> [Extrait du texte]:
○ ○ ○ ○

Car voilà la question qu’un esprit plus méthodique et plus creusant que M. l’abbé Mitraud aurait posée à la première page de son livre, et qui, résolue, aurait éclairé toutes les autres. Hors le christianisme, y a-t-il un idéal de société, en d’autres termes, une société digne de ce nom, dans son sens absolu et métaphysique, et, s’il n’y en a pas d’autre, cette ''unique'' société est-elle soumise ou ne l’est-elle pas à la loi du progrès indéfini, comme les philosophes la comprennent ?
Oui, pourquoi ce livre où on cherche en vain ces idées fortes, sensées, pratiques, allant au cœur de la réalité, les idées enfin d’un prêtre catholique qui vient, après les philosophes, parler ''société'' à son tour ? Pourquoi M. l’abbé Mitraud, resté prêtre (nous en convenons) dans la lettre de son livre, ne l’est-il pas resté dans son esprit ? Pourquoi les premiers mots qui vous frappent dans un écrit, ayant la prétention d’être une solution chrétienne à la grande question du temps présent, sont-ils une définition orde et païenne de la notion de Droit : « Le Droit est la résultante des besoins de la nature » ? Pour un homme qui, comme M. l’abbé Mitraud, doit avoir de la théologie et de la tradition dans la tête, le Droit a-t-il son expression ailleurs que dans les relations de la Famille ? Or, l’auteur des ''Sociétés'' ''humaines'' touche-t-il une seule fois à cette question de la famille, type et pierre angulaire de toute société, et à l’aide de laquelle un penseur énergique aurait tout expliqué, car Bonald n’a pas tout dit et il a même interverti les termes de sa Trinité domestique ?

○ ○ ○ ○

> [Données fournies]:
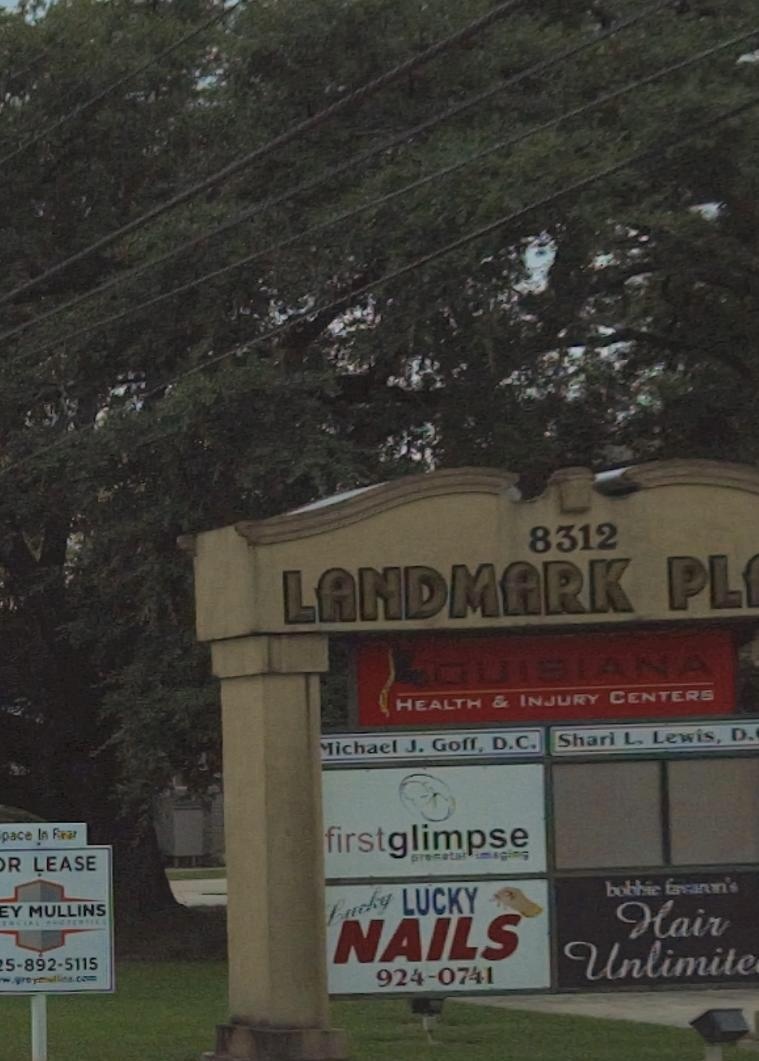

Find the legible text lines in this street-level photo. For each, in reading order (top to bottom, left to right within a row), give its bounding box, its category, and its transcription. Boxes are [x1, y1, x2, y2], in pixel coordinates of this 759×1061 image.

○ ○ ○ ○

> [Défi 1]:
Dans l'extrait, relevez tous les adjectifs qualificatifs placés directement après « ces idées » dans la phrase qui commence par « Oui, pourquoi ce livre ».
> [Défi 2]:
Recopiez fidèlement le passage de l'extrait qui va de « Car voilà la » jusqu'à « la comprennent ? » inclus.

> [Réponse rédigée 1]:
fortes, sensées, pratiques

> [Réponse rédigée 2]:
Car voilà la question qu’un esprit plus méthodique et plus creusant que M. l’abbé Mitraud aurait posée à la première page de son livre, et qui, résolue, aurait éclairé toutes les autres. Hors le christianisme, y a-t-il un idéal de société, en d’autres termes, une société digne de ce nom, dans son sens absolu et métaphysique, et, s’il n’y en a pas d’autre, cette ''unique'' société est-elle soumise ou ne l’est-elle pas à la loi du progrès indéfini, comme les philosophes la comprennent ?